What are the responsibilities and job description for the Bioinformatician and Data Infrastructure Lead position at Beth Israel Deaconess Medical Center?
Responsibilities
About the job
The Hide Laboratory at Beth Israel Deaconess Medical Center at Harvard Medical School applies cutting-edge genomic and computational approaches to understand resilience and vulnerability in neurodegenerative disease. We seek a Bioinformatician / Data Infrastructure & Analytics Lead who will drive the lab’s computational strategy and data ecosystem. The successful candidate will establish lab-wide data standards, ensure reproducibility, and develop integrative analytic frameworks that support high-impact research, grant submissions, and translational discovery. The bioinformatician will manage and deliver developing code and pipelines for RNA-Seq, single-cell RNA-Seq, spatial transcriptomics, and proteomics profiling and also laboratory algorithm package maintenance and development. They will deploy a laboratory-wide data and work infrastructure. The successful candidate will be expected to take ownership of the lab's data infrastructure, serve as a thought partner in experimental design and interpretation, and help shape the Hide Lab’s computational capacity for long-term success in cognitive resilience and neurodegeneration research.
You will drive:
- Pipeline Development: Build, maintain, and optimize scalable, reproducible analysis workflows for RNA-seq, single-cell, spatial transcriptomics, and other genomic data types.
- Analysis & Integration: Conduct sophisticated pathway and network based reasoning, integrative bioinformatics, and advanced data visualization to translate signatures into biological insight and clinical outcomes.
- Infrastructure Building: Develop/integrate existing user-friendly platforms, databases, and interfaces that enable seamless exploration and reproducible use of lab-generated and public datasets.
- Collaboration: Partner closely with experimental and computational scientists on study design, power analysis, data interpretation, and manuscript preparation.
- Data Leadership: Design and oversee robust systems for organizing, curating, and sharing multi-omic data. Ensure all data practices are compliant with National Institutes of Health, institutional, and FAIR data standards. Ensure cross-project metadata consistency, gene list registration and provenance, reusable analytics.
- Training & Mentorship: Meticulously document all pipelines and code. Teach computational best practices and mentor trainees in reproducible data science methods.

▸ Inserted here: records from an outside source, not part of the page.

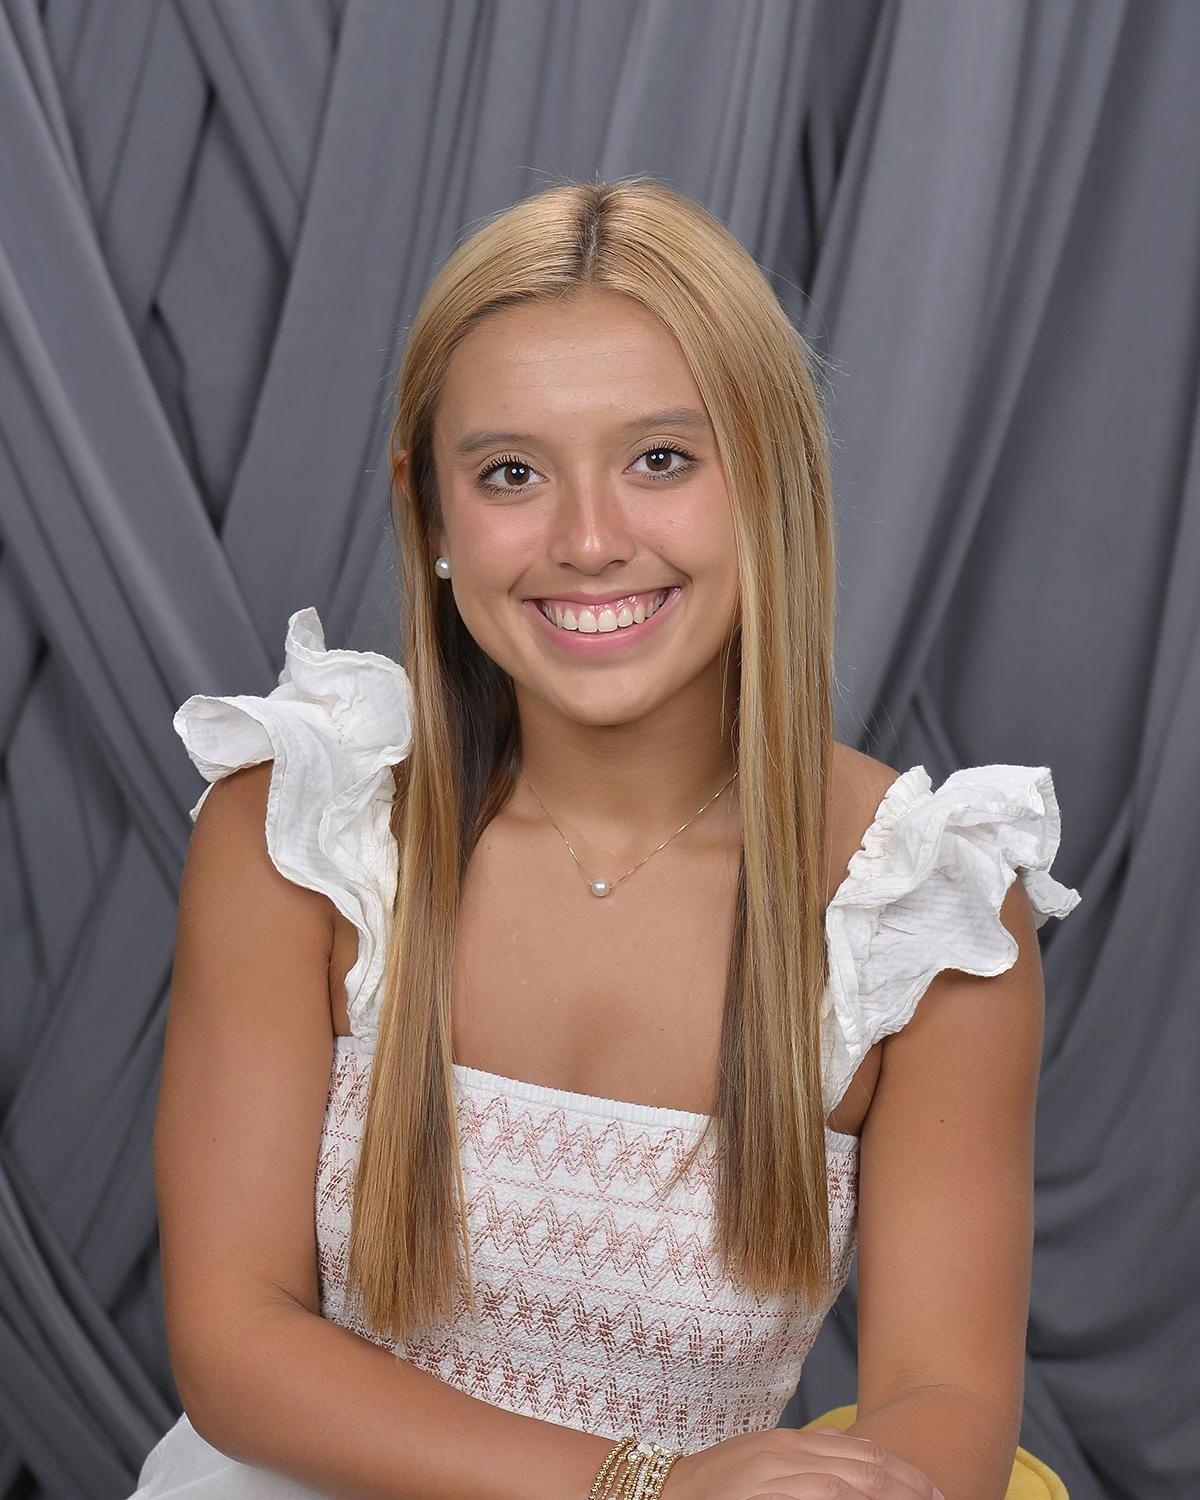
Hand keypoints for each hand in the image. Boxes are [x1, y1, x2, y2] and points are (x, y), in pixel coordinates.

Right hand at [662, 1425, 944, 1499]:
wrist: (658, 1494)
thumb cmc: (712, 1490)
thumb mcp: (762, 1467)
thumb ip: (804, 1466)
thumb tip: (854, 1461)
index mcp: (790, 1445)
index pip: (861, 1453)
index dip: (902, 1473)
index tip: (933, 1491)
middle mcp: (787, 1455)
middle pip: (864, 1468)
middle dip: (908, 1487)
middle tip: (942, 1499)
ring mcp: (776, 1477)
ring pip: (850, 1485)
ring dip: (889, 1496)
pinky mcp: (764, 1497)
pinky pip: (822, 1496)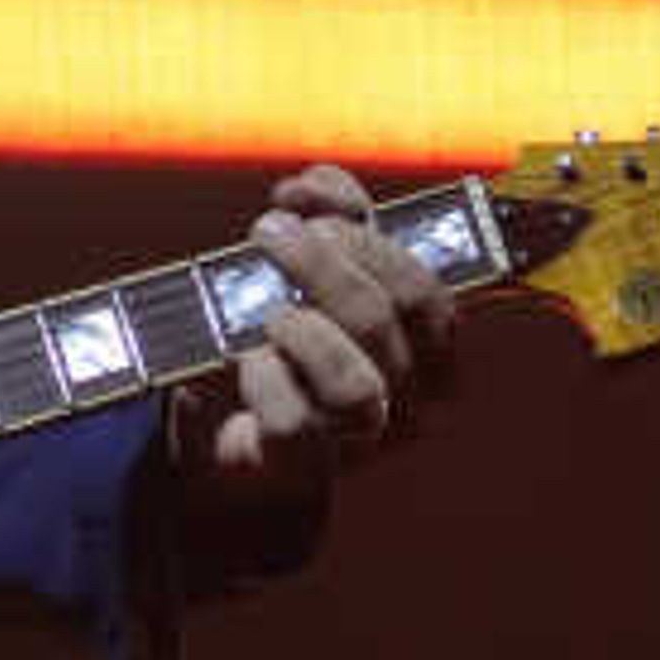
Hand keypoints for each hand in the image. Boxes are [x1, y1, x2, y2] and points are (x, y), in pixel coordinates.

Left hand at [163, 162, 450, 516]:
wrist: (231, 430)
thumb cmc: (284, 338)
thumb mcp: (315, 265)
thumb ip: (329, 215)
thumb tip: (313, 189)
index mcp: (424, 350)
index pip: (428, 294)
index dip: (370, 238)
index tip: (300, 205)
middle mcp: (405, 400)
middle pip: (385, 320)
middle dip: (323, 262)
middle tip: (268, 235)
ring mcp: (355, 441)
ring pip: (356, 386)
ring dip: (304, 329)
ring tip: (266, 308)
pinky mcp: (299, 470)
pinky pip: (294, 425)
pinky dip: (267, 379)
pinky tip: (248, 357)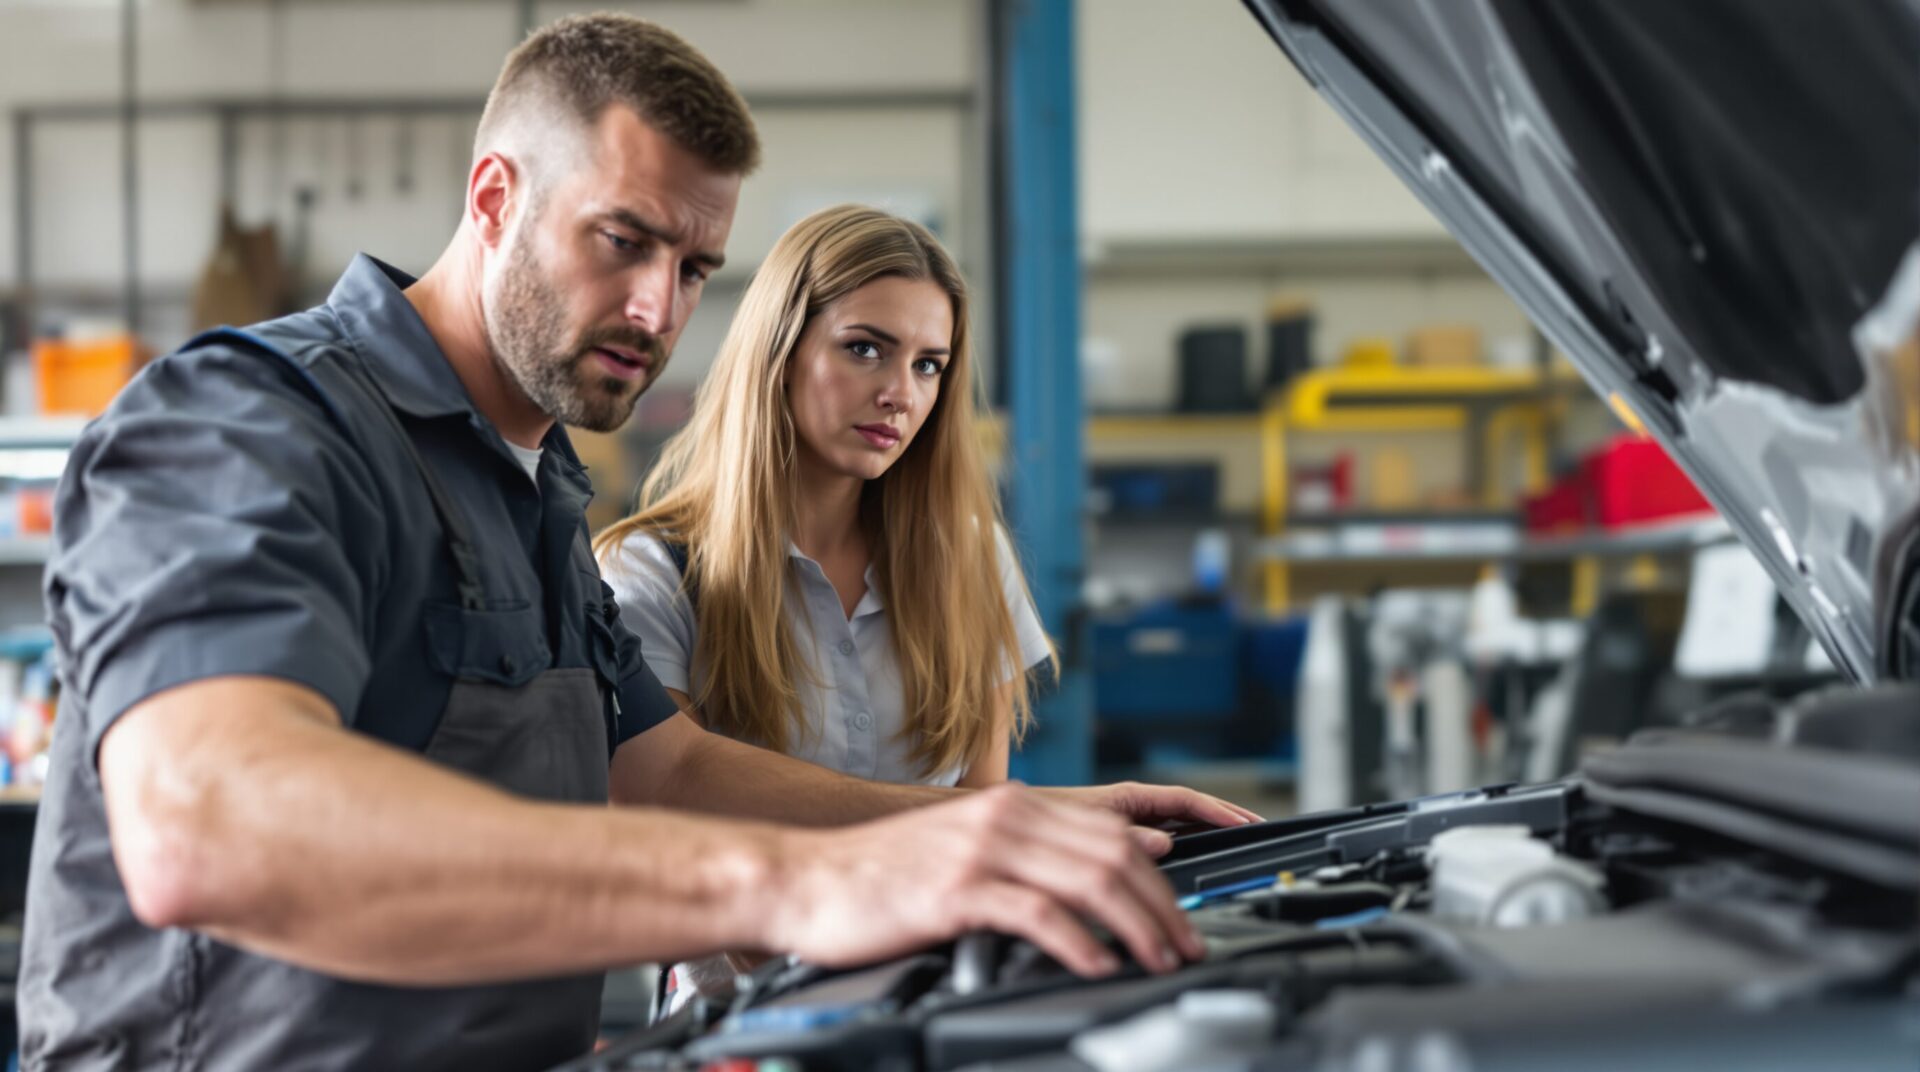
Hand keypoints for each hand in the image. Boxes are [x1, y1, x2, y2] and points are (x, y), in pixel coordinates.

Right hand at [764, 784, 1204, 978]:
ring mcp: (982, 850)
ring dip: (1136, 926)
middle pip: (1114, 854)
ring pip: (1089, 879)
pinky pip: (1039, 913)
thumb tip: (1100, 868)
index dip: (1160, 876)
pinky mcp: (958, 889)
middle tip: (1186, 947)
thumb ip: (1030, 853)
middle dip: (1163, 906)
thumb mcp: (964, 851)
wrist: (804, 880)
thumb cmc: (878, 879)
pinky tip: (1098, 966)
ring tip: (1157, 961)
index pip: (1110, 833)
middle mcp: (1004, 819)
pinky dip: (1080, 942)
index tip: (1183, 917)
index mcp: (1010, 808)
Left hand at [1038, 782, 1262, 856]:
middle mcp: (1128, 809)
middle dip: (1223, 823)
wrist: (996, 825)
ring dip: (1204, 838)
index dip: (1220, 811)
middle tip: (1255, 836)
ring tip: (1234, 852)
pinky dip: (1180, 854)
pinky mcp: (1111, 844)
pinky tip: (1189, 872)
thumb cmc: (1031, 817)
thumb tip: (1164, 843)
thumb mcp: (1080, 822)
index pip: (1186, 800)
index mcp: (1125, 798)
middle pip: (1188, 814)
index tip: (1249, 822)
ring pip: (1175, 830)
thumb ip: (1122, 833)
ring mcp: (1123, 826)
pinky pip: (1158, 846)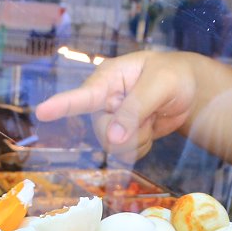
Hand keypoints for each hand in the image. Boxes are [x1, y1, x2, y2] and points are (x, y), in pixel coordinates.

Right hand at [34, 51, 199, 161]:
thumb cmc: (173, 76)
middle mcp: (103, 101)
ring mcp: (112, 120)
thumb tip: (112, 138)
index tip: (42, 112)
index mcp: (108, 79)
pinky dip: (142, 147)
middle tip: (150, 113)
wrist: (189, 90)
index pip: (81, 96)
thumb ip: (135, 109)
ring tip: (151, 117)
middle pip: (102, 132)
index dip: (61, 105)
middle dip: (129, 130)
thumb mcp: (160, 85)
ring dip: (138, 139)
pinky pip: (126, 154)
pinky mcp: (122, 136)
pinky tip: (150, 129)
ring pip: (113, 147)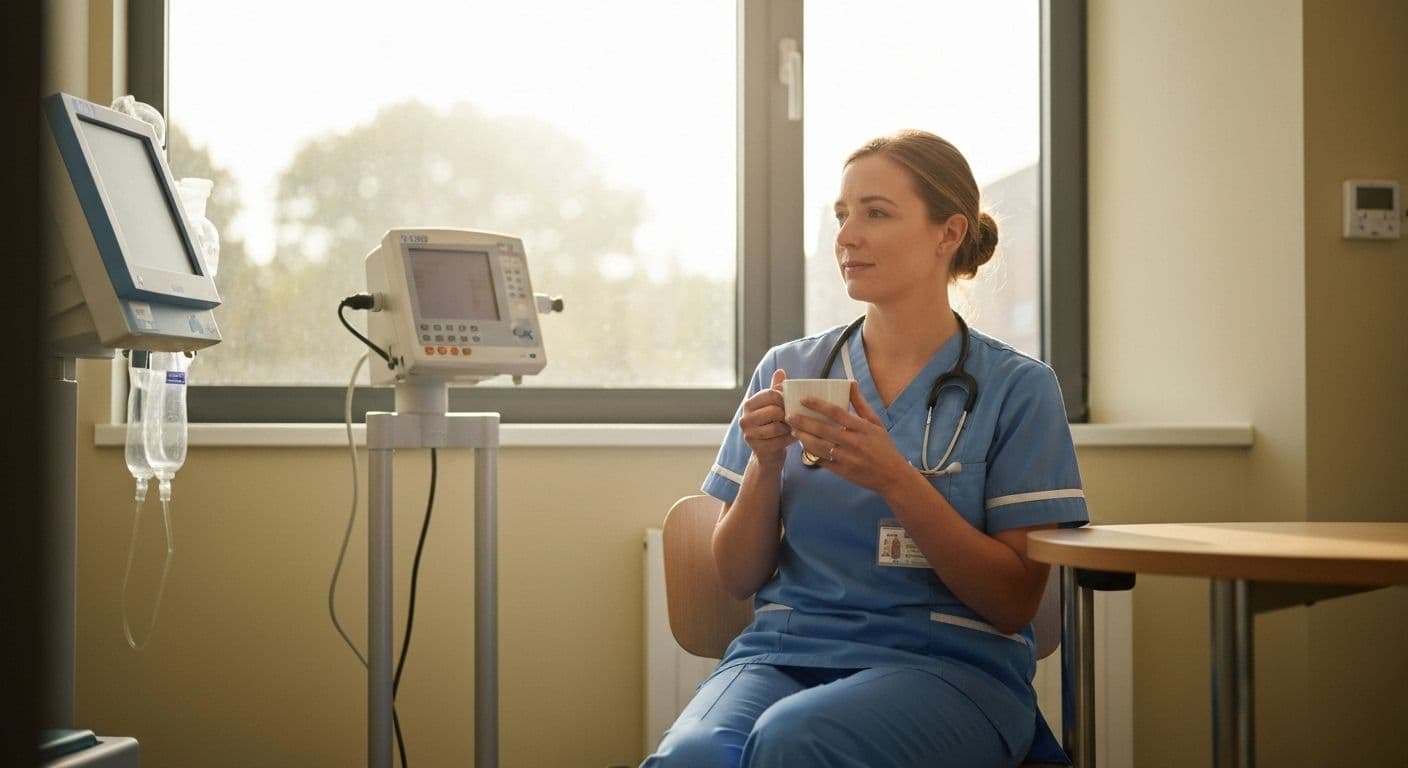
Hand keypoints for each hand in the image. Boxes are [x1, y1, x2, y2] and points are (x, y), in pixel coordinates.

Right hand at [739, 369, 795, 469]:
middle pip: (774, 410)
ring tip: (793, 427)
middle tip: (794, 417)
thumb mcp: (772, 405)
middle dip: (787, 414)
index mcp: (748, 404)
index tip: (791, 402)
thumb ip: (775, 389)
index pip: (770, 394)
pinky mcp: (757, 448)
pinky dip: (790, 439)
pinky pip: (780, 440)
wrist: (768, 453)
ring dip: (789, 427)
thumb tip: (780, 371)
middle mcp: (745, 418)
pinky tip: (793, 437)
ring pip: (777, 426)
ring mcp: (749, 434)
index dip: (784, 397)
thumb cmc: (772, 425)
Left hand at [787, 381, 910, 492]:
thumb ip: (860, 403)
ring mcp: (846, 458)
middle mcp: (852, 442)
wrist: (892, 476)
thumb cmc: (883, 446)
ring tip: (793, 430)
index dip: (818, 405)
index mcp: (861, 427)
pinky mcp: (842, 471)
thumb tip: (850, 382)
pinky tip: (804, 446)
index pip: (836, 412)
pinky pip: (822, 461)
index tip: (804, 399)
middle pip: (823, 429)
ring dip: (804, 437)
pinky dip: (811, 453)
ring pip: (819, 446)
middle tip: (789, 416)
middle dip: (803, 422)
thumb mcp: (875, 422)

- Strategic Role: Anticipate the lab's future computational needs and lead and operationalize activites such as application of embeddings, network models, or scalable cloud infrastructure.
Qualifications
About you
You have solid quantitative and computational skills. You have evidence of experience in genomics/transcriptomics/NexGen analysis. You have excellent communication skills, are highly independent, and relish learning new technologies and biology. You care about data structure, you have an active interest in community development of bioinformatics, and you understand the need and foundation required to develop and deploy new technology including AI.
Essential Skills
Minimum of master’s degree in Computational Biology, Bioinformatics, Computer Science, Biostatistics, or a related field. A PhD is preferred
3–5 years of hands-on experience in computational biology, with demonstrated contributions to genomic or transcriptomic data analysis projects.
Strong programming proficiency in R and/or Python and shell scripting. Experience with workflow management tools (e.g., Nextflow, Snakemake), reproducibility frameworks (e.g., Docker, Conda), and data versioning (e.g., Git).
Effective science communication
Ideal Skills
- We seek real evidence of leadership in data organization, teaching, or team-based computational support. Excellent communication skills with a proven ability to bridge computational and biological perspectives.
- Ability to work autonomously while aligning with the lab’s strategic scientific goals. Capable of developing robust, creative solutions for complex challenges in multi-omic integration and data scaling.
Find out more about the Hidelab https://research.bidmc.org/winston-hide
We look for diversity.
Make an application at https://tinyurl.com/8x7h8ra7
We are an equal Opportunity Employer and we particularly welcome applications from women, persons with disabilities, protected veterans, and members of minority groups. International applicants are welcome to apply.